More Ideas Than You’ll Ever Use for Book Reports
Submitted by Teacher-2-Teacher contributor Kim Robb of Summerland, BC
- Create life-sized models of two of your favorite characters and dress them as they are dressed in the book. Crouch down behind your character and describe yourself as the character. Tell what your role is in the book and how you relate to the other character you have made.
- Create a sculpture of a character. Use any combination of soap, wood, clay, sticks, wire, stones, old toy pieces, or any other object. An explanation of how this character fits into the book should accompany the sculpture.
- Interview a character from your book. Write at least ten questions that will give the character the opportunity to discuss his/her thoughts and feelings about his/her role in the story. However you choose to present your interview is up to you.

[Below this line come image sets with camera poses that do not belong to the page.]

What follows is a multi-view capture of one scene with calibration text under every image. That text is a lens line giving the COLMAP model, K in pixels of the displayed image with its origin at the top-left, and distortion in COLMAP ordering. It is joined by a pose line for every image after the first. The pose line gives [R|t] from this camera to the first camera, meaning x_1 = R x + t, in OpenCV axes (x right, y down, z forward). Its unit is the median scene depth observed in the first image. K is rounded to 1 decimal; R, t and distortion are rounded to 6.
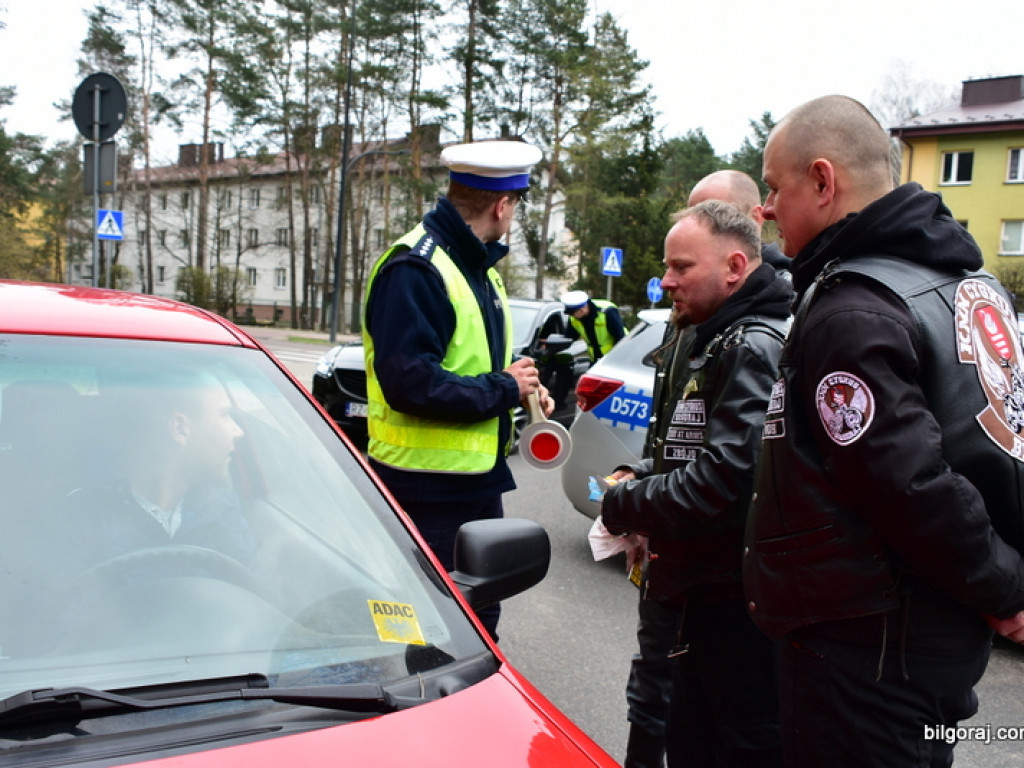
lens RADIAL K [[1166.5, 0, 512.0], [0, 1166.5, 384.0], [0, 0, 1]] dist [0.019515, -0.008993]
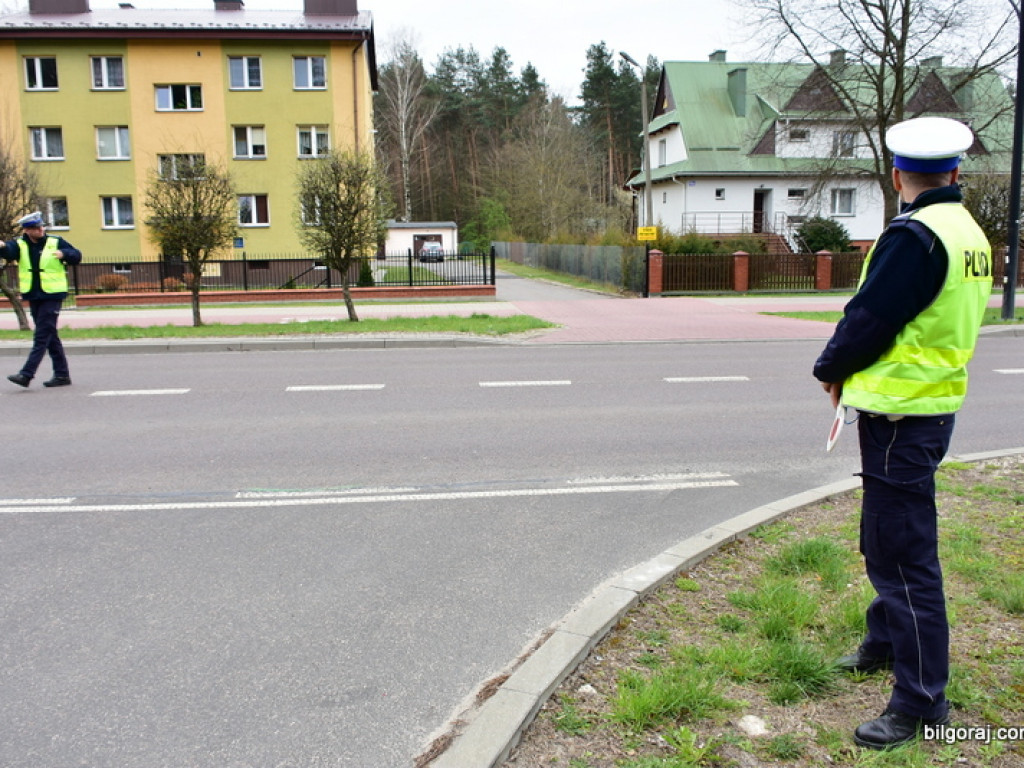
lens RADIAL K [[885.8, 0, 514.3], [0, 885.8, 389.3], [0, 0, 1]] dist [-0.029194, -0.022534]
pose [[0.637602, -0.199060, 0.744203, 0.019288], [0.094226, 0.978937, 0.181118, -0.010985], [-0.764582, -0.045358, 0.642929, 0.134030]]
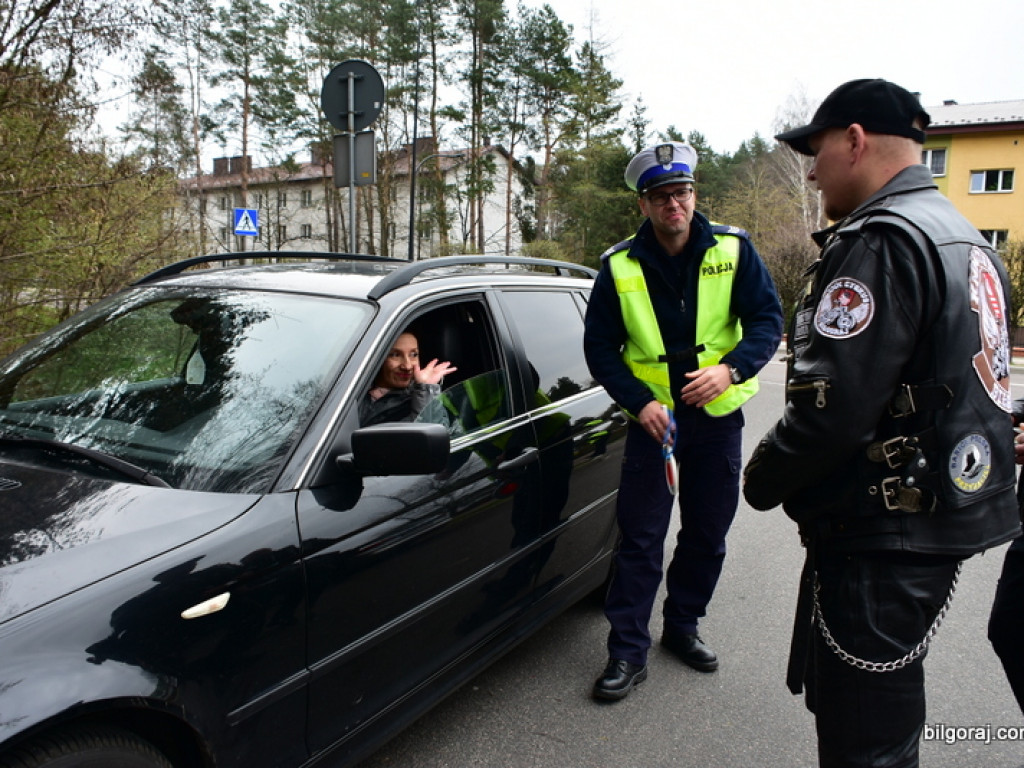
lens RADIAL K [[885.8, 0, 514.3], [0, 885.8, 389.3], [0, 0, 1]] dist [-0.029194, -0.022534]
pose [[0.997076, -0.032696, 0.069065, -0.055624], [0.028786, 0.997967, 0.056862, -0.006676], [-0.070784, -0.054708, 0.995990, 0.051278]]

- Write a diary that one of the story’s main characters might have kept before, during, or after the book’s events. Remember that the character’s thoughts and feelings are very important in a diary.

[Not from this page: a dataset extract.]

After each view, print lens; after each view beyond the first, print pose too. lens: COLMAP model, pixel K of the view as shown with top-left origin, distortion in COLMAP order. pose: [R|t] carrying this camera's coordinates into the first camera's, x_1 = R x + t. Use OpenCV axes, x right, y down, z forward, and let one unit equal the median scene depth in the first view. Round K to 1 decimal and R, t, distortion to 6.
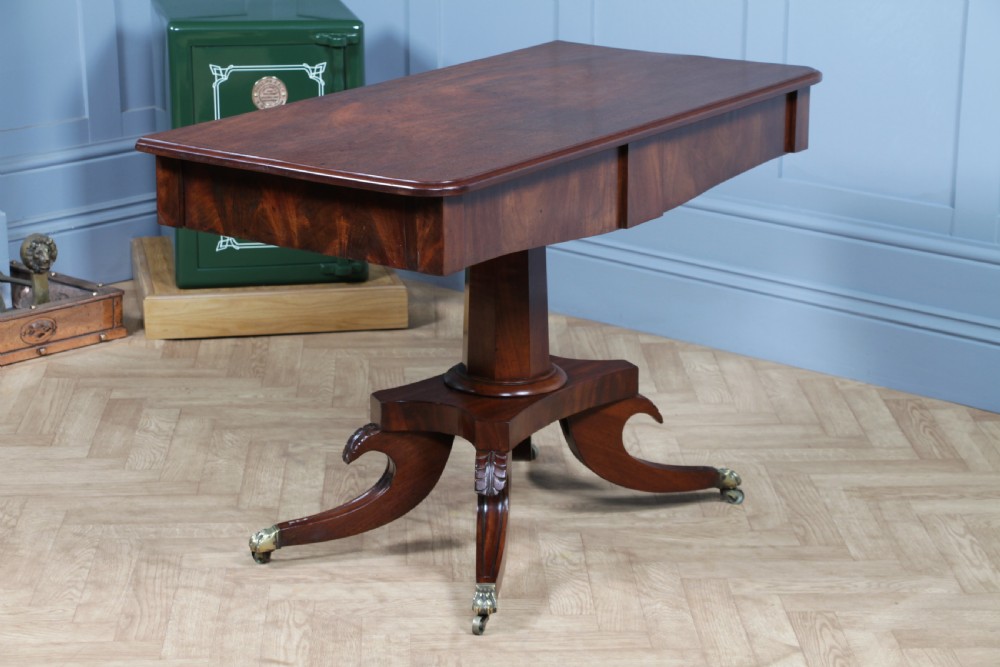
lens RADIAL K [[2429.1, 0, 501.4], [0, 2429.1, 335.8], [0, 0, 1]] dist [0.343657, 0.845693]
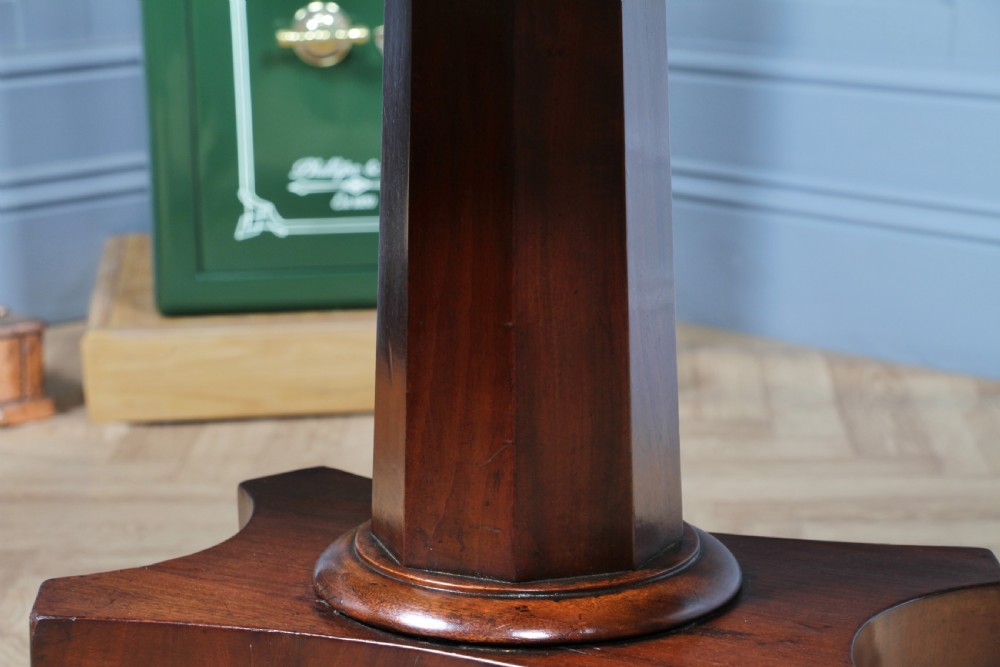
lens RADIAL K [[2554.9, 0, 500.4], [0, 2554.9, 334.9], [0, 0, 1]] dist [0.378851, 0.408544]
pose [[0.996164, -0.004411, -0.087395, -0.025641], [-0.000086, 0.998679, -0.051390, 0.011870], [0.087506, 0.051200, 0.994847, 0.595529]]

- If you are reading the same book as one or more others are reading, dramatize a scene from the book. Write a script and have several rehearsals before presenting it to the class.

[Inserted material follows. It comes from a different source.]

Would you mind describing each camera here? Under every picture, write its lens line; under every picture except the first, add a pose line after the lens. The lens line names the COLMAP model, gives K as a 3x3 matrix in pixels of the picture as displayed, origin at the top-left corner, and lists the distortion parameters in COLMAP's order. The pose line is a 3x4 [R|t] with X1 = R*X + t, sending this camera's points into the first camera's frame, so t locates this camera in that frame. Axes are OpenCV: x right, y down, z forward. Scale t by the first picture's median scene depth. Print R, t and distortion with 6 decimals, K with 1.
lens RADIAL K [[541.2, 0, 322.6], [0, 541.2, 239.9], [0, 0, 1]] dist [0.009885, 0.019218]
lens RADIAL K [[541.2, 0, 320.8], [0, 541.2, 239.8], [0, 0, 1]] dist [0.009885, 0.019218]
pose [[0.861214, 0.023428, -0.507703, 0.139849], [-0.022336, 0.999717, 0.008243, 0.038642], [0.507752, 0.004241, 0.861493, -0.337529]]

- Prepare an oral report of 5 minutes. Give a brief summary of the plot and describe the personality of one of the main characters. Be prepared for questions from the class.
- Give a sales talk, pretending the students in the class are clerks in a bookstore and you want them to push this book.
- Build a miniature stage setting of a scene in the book. Include a written explanation of the scene.
- Make several sketches of some of the scenes in the book and label them.
- Describe the setting of a scene, and then do it in pantomime.
- Construct puppets and present a show of one or more interesting parts of the book.
- Dress as one of the characters and act out a characterization.
- Imagine that you are the author of the book you have just read. Suddenly the book becomes a best seller. Write a letter to a movie producer trying to get that person interested in making your book into a movie. Explain why the story, characters, conflicts, etc., would make a good film. Suggest a filming location and the actors to play the various roles. YOU MAY ONLY USE BOOKS WHICH HAVE NOT ALREADY BEEN MADE INTO MOVIES.
- Write a book review as it would be done for a newspaper. (Be sure you read a few before writing your own.)
- Construct a diorama (three-dimensional scene which includes models of people, buildings, plants, and animals) of one of the main events of the book. Include a written description of the scene.
- Write a feature article (with a headline) that tells the story of the book as it might be found on the front page of a newspaper in the town where the story takes place.
- Write a letter (10-sentence minimum) to the main character of your book asking questions, protesting a situation, and/or making a complaint and/or a suggestion. This must be done in the correct letter format.
- Read the same book as one of your friends. The two of you make a video or do a live performance of MASTERPIECE BOOK REVIEW, a program which reviews books and interviews authors. (You can even have audience participation!)
- If the story of your book takes place in another country, prepare a travel brochure using pictures you have found or drawn.
- Write a FULL (physical, emotional, relational) description of three of the characters in the book. Draw a portrait to accompany each description.